▸ TASK BRIEF:
Please retype the records below exactly, from the first line through the line containing "складок на животе", and leave out any pictures.

▸ RECORDS FOR THIS TASK:

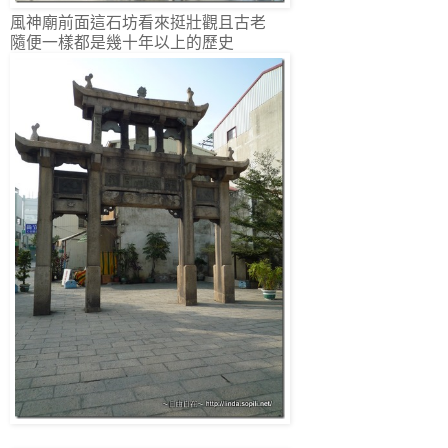
風神廟前面這石坊看來挺壯觀且古老
隨便一樣都是幾十年以上的歷史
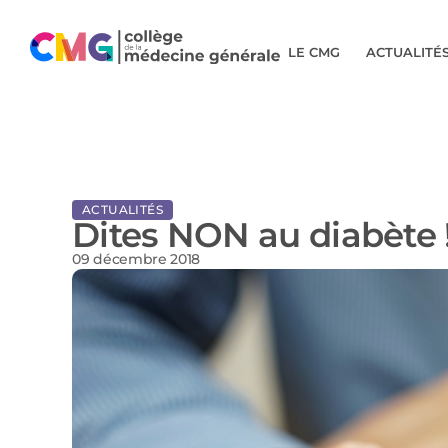
LE CMG
ACTUALITÉ
ACTUALITÉS
Dites NON au diabète 
09 décembre 2018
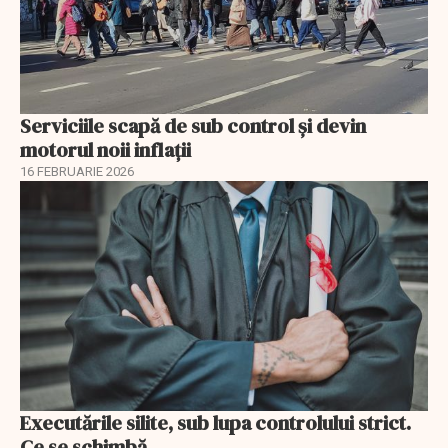
Serviciile scapă de sub control și devin
motorul noii inflații
16 FEBRUARIE 2026
Executările silite, sub lupa controlului strict.
Ce se schimbă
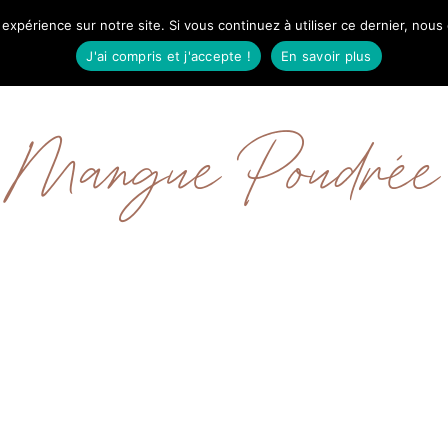
 expérience sur notre site. Si vous continuez à utiliser ce dernier, nous
IL
MODE
BEAUTÉ
VOYAGES
À PRO
J'ai compris et j'accepte !
En savoir plus
Mangue Poudrée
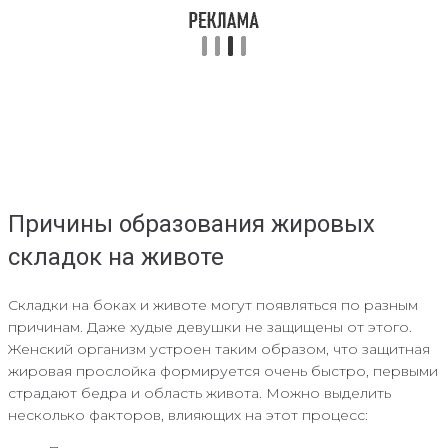
Причины образования жировых
складок на животе
Складки на боках и животе могут появляться по разным
причинам. Даже худые девушки не защищены от этого.
Женский организм устроен таким образом, что защитная
жировая прослойка формируется очень быстро, первыми
страдают бедра и область живота. Можно выделить
несколько факторов, влияющих на этот процесс:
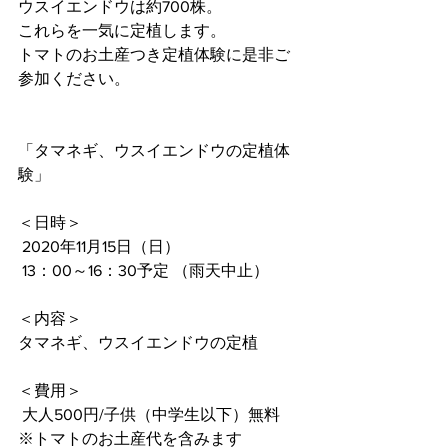
ウスイエンドウは約700株。
これらを一気に定植します。
トマトのお土産つき定植体験に是非ご
参加ください。
「タマネギ、ウスイエンドウの定植体
験」
＜日時＞
 2020年11月15日（日）
 13：00～16：30予定 （雨天中止）  
＜内容＞ 
タマネギ、ウスイエンドウの定植
＜費用＞
 大人500円/子供（中学生以下）無料
※トマトのお土産代を含みます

▸ TASK OUTPUT:
風神廟前面這石坊看來挺壯觀且古老
隨便一樣都是幾十年以上的歷史
LE CMG
ACTUALITÉ
ACTUALITÉS
Dites NON au diabète 
09 décembre 2018
Serviciile scapă de sub control și devin
motorul noii inflații
16 FEBRUARIE 2026
Executările silite, sub lupa controlului strict.
Ce se schimbă
 expérience sur notre site. Si vous continuez à utiliser ce dernier, nous
IL
MODE
BEAUTÉ
VOYAGES
À PRO
J'ai compris et j'accepte !
En savoir plus
Mangue Poudrée
Причины образования жировых
складок на животе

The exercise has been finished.